FORWARD: Cornell du Preez
Worcester have a gem in their side, in South African-born Scotland international back row forward Cornell du Preez. The Warriors do not have too many players who can be picked out, but du Preez’s statistics make it difficult to not have him as a player to watch. He has made 168 metres, showing how he can gain ground for his team when on the ball. However, for a flanker, as we have already said in this article, their main role is in tackling opposing attackers, and du Preez does not disappoint in this area. He has made 154 tackles, with a success rate of 90%, and this is the fifth-highest in the Premiership this season, which is a very impressive statistic to have.

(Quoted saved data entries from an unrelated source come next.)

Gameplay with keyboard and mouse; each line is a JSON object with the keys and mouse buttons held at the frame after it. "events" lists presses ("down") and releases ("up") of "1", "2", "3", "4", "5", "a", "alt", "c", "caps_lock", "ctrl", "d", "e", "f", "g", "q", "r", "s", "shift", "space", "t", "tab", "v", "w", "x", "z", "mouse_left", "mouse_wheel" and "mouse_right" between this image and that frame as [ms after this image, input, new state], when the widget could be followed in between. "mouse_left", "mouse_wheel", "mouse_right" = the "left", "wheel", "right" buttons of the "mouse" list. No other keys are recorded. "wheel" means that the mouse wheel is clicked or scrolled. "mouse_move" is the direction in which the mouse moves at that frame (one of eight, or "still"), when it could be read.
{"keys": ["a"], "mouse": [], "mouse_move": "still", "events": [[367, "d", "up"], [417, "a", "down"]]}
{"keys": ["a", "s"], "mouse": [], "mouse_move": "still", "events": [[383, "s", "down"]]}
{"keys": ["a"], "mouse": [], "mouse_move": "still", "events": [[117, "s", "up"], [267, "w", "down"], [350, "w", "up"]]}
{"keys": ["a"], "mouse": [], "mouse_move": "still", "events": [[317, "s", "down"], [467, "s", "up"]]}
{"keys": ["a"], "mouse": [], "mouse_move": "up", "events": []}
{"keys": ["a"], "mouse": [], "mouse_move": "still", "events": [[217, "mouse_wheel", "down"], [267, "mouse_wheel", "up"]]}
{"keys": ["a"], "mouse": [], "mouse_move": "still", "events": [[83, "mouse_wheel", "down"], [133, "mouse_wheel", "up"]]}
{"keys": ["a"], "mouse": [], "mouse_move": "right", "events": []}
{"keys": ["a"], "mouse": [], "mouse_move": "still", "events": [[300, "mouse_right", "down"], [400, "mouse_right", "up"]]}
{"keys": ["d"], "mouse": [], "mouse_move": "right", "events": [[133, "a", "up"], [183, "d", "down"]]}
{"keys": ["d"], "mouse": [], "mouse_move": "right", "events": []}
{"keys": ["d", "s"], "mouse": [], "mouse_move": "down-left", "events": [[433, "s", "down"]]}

There is no doubting that, if du Preez is fit and playing, Worcester play better.
BACK: Francois Hougaard
Another South African, Francois Hougaard, has been at Sixways Stadium for four and half years, establishing himself as one of their best and most consistent players in his time there. Like with Robson, his passing statistics are what we need to look at, as Hougaard is a scrum-half by trade, although he can play on the wing if necessary too. He has made 636 passes this season, the second-most in the Premiership behind the Wasps scrum-half. That shows you again how Worcester rely on him to create chances with his work on the ball. He also does a lot of good defensive work too, with 77 tackles made, which doesn’t sound a lot, but his tackle success rate stands at the moment at 90%, which is very good. He has also won 11 turnovers, so he isn’t afraid to get his hands dirty when his team are not in possession, and this is another reason that he is one of the best and most important players in the Worcester squad.
We have shown in this article how individual players for each team can make the difference, and this has given us a chance to preview the return of the Premiership in a different way. We have analysed one forward and one back from each team, who we feel are players to keep an eye on, or are significant players in their team. By looking at their individual statistics this season, we have been able to see what each player excels in, and what each brings and will bring to their team for the remainder of the 2019/2020 campaign.